## Work instruction
Return verbatim every line from the first line of the data below to the line that contains "Haushaltskontext. Dabei werden alle laufenden", inclusive, and no further.

## Page-level text extractions
• • • • • • •
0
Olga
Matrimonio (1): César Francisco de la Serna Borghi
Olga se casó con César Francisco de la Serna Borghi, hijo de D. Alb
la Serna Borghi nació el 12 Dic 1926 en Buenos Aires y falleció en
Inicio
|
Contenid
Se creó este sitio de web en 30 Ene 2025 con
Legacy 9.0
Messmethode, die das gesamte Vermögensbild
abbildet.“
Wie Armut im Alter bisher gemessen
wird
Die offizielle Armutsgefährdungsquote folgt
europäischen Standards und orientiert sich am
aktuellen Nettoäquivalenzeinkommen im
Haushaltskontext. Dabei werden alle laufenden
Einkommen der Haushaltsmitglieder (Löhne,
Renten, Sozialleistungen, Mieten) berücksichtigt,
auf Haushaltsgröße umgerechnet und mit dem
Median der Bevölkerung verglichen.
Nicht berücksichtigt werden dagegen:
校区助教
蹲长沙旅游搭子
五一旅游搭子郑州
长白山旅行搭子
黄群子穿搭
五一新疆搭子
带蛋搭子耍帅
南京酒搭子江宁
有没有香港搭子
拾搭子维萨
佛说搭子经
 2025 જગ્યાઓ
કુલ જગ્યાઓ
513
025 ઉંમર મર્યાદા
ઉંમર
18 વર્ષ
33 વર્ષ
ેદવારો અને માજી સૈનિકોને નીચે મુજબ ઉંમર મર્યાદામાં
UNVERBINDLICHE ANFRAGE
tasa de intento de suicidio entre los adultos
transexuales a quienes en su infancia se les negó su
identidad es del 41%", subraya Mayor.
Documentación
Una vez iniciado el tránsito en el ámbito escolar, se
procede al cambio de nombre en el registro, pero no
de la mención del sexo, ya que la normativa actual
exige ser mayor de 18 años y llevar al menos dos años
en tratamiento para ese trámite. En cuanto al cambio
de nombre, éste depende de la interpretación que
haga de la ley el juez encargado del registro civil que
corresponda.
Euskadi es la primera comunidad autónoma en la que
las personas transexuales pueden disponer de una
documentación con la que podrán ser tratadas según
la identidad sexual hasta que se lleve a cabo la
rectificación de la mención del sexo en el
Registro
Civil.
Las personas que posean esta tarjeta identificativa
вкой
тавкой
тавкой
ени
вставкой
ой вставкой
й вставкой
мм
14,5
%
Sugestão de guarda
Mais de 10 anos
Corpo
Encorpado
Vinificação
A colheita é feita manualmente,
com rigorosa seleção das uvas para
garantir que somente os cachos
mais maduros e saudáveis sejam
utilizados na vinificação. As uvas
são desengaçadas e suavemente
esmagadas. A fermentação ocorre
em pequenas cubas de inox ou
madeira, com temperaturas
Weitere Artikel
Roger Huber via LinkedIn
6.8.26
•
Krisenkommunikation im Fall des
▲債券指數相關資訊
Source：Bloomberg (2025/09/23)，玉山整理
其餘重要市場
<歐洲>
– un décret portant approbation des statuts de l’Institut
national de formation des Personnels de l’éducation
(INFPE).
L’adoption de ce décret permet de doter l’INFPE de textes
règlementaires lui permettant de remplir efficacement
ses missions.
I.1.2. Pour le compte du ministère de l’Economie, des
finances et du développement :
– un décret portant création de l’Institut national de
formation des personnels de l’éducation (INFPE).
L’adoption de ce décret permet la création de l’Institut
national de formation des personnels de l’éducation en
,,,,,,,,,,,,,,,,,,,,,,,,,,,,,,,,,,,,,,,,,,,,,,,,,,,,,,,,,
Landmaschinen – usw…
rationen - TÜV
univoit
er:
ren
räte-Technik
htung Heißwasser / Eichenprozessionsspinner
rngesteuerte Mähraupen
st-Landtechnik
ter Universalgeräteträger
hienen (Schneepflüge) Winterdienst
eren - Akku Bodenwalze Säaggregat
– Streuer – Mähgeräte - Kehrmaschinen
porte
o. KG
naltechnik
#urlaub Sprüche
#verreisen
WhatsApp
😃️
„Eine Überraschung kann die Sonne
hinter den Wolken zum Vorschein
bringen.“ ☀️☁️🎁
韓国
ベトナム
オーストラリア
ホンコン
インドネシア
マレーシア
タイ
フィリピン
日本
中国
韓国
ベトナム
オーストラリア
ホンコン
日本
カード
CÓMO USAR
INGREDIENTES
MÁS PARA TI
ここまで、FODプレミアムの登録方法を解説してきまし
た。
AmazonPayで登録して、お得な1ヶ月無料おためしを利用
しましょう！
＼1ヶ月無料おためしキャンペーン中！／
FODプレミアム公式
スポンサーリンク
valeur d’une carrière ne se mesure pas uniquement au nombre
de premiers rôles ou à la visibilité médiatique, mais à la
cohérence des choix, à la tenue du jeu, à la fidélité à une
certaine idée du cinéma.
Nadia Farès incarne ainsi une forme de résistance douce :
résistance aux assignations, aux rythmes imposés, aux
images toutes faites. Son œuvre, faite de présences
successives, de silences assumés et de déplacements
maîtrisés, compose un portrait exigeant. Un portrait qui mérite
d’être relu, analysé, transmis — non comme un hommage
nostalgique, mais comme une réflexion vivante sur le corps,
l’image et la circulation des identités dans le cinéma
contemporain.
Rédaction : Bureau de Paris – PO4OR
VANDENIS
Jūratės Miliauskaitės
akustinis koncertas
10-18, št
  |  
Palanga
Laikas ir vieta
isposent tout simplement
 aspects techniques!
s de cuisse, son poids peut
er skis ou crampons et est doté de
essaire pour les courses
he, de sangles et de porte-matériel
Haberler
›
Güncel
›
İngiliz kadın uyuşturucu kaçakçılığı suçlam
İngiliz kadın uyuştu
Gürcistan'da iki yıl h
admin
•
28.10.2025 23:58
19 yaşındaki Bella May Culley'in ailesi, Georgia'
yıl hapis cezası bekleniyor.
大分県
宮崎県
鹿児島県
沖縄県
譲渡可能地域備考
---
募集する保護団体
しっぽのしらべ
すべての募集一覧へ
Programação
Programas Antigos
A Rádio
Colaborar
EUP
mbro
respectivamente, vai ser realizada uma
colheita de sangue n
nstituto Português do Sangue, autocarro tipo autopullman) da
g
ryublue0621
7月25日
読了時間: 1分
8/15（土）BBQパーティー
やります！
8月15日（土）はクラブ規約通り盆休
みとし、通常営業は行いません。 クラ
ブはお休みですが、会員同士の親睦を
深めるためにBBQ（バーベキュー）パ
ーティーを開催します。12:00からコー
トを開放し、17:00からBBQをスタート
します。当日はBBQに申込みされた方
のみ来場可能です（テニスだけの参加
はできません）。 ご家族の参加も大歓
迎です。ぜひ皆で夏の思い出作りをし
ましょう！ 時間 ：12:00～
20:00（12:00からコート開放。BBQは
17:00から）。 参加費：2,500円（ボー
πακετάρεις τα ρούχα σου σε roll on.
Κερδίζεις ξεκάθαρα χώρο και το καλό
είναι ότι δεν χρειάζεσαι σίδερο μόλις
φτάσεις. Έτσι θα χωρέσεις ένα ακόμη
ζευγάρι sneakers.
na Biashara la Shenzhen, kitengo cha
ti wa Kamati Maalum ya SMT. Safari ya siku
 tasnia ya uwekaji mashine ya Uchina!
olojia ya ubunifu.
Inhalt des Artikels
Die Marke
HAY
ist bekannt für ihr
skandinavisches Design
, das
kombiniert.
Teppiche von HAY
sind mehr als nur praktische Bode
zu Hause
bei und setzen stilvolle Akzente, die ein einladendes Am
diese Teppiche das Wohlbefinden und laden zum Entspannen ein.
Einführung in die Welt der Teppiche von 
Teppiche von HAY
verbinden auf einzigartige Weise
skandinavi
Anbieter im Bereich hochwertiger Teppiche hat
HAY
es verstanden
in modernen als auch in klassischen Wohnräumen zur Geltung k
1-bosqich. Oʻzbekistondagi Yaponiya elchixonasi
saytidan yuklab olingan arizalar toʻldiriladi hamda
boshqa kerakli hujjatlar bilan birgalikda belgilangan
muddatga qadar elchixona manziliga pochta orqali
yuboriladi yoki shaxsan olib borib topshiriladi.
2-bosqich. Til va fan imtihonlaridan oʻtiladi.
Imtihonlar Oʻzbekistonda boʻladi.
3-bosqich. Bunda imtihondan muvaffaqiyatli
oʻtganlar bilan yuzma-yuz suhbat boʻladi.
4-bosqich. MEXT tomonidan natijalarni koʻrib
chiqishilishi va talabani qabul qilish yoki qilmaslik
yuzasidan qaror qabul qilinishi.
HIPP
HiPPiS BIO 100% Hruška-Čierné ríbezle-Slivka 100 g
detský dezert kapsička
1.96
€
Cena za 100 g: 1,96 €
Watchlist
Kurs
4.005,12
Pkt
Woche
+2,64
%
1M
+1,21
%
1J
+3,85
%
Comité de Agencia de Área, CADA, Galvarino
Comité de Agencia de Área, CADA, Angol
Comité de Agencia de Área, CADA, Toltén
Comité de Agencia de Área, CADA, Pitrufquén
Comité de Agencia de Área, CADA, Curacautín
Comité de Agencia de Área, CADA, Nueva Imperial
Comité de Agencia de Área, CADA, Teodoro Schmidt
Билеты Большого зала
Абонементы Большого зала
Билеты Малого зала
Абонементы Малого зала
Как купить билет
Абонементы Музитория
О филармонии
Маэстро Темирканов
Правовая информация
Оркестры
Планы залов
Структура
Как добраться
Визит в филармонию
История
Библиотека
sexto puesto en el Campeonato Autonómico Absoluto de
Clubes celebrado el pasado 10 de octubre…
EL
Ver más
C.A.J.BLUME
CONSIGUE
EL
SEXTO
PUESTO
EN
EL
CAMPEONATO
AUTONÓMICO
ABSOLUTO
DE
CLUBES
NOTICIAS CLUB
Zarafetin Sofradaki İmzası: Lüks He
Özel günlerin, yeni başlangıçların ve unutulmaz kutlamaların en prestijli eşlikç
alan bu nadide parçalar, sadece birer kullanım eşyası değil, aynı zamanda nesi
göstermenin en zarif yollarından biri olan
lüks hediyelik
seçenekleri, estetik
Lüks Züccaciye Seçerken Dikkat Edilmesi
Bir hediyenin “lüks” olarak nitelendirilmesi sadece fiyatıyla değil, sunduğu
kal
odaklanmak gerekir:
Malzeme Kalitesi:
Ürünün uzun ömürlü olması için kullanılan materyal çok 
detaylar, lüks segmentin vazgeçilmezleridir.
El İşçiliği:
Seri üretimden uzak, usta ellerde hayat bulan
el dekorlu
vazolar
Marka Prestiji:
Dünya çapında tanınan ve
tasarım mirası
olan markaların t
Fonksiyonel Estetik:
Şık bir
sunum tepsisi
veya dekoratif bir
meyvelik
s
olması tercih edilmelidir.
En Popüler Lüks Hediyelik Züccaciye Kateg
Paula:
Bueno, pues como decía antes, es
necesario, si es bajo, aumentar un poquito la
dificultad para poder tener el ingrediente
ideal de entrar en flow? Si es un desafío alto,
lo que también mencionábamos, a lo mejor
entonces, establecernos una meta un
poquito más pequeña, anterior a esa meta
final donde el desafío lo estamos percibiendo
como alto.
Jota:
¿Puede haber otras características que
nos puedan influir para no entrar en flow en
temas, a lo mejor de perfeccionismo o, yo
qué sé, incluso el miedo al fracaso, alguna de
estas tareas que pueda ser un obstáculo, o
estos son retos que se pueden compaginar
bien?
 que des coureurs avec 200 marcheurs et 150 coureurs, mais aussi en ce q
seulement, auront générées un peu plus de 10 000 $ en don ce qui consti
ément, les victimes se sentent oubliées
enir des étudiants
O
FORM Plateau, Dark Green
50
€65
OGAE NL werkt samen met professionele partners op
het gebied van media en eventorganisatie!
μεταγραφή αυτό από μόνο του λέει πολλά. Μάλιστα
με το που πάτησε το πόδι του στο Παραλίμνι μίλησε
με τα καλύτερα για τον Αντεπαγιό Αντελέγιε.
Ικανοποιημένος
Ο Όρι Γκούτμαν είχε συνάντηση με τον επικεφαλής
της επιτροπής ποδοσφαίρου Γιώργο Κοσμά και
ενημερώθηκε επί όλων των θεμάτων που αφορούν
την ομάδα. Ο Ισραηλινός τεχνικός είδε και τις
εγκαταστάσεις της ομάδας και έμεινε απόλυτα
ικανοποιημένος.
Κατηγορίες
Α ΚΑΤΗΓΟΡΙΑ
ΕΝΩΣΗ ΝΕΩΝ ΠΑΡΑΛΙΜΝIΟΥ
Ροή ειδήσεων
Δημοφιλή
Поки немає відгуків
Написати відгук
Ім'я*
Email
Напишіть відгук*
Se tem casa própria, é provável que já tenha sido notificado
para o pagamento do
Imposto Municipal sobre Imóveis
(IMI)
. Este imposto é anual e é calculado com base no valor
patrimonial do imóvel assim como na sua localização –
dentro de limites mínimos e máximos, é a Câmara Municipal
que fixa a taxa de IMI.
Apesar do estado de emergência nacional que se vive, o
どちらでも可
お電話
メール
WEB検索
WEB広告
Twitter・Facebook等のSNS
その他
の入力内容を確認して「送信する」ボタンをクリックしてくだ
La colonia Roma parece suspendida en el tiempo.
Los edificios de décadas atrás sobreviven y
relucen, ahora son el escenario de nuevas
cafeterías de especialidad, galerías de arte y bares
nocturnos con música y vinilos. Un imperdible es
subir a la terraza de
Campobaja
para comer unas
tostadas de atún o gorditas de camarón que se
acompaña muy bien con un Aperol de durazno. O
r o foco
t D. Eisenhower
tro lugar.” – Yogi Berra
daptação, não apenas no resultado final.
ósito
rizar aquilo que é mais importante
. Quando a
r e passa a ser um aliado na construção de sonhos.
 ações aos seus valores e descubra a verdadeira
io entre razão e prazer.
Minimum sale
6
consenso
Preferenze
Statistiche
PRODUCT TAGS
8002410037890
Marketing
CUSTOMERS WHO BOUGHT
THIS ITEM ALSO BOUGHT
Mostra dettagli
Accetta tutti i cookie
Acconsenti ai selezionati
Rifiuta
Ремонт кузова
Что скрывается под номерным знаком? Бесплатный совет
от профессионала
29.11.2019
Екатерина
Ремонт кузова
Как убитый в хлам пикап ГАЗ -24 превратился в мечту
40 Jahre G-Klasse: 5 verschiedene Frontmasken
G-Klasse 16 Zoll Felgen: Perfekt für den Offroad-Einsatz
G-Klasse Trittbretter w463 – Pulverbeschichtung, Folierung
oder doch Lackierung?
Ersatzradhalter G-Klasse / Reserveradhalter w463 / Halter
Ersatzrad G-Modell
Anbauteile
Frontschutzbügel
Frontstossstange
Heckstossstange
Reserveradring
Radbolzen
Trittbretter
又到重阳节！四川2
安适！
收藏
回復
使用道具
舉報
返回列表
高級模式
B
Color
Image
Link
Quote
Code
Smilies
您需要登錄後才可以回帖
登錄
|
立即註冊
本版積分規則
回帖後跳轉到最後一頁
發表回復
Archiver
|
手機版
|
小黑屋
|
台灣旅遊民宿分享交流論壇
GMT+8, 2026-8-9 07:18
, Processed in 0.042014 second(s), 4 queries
• • • • • • •
## Finished task
0
Olga
Matrimonio (1): César Francisco de la Serna Borghi
Olga se casó con César Francisco de la Serna Borghi, hijo de D. Alb
la Serna Borghi nació el 12 Dic 1926 en Buenos Aires y falleció en
Inicio
|
Contenid
Se creó este sitio de web en 30 Ene 2025 con
Legacy 9.0
Messmethode, die das gesamte Vermögensbild
abbildet.“
Wie Armut im Alter bisher gemessen
wird
Die offizielle Armutsgefährdungsquote folgt
europäischen Standards und orientiert sich am
aktuellen Nettoäquivalenzeinkommen im
Haushaltskontext. Dabei werden alle laufenden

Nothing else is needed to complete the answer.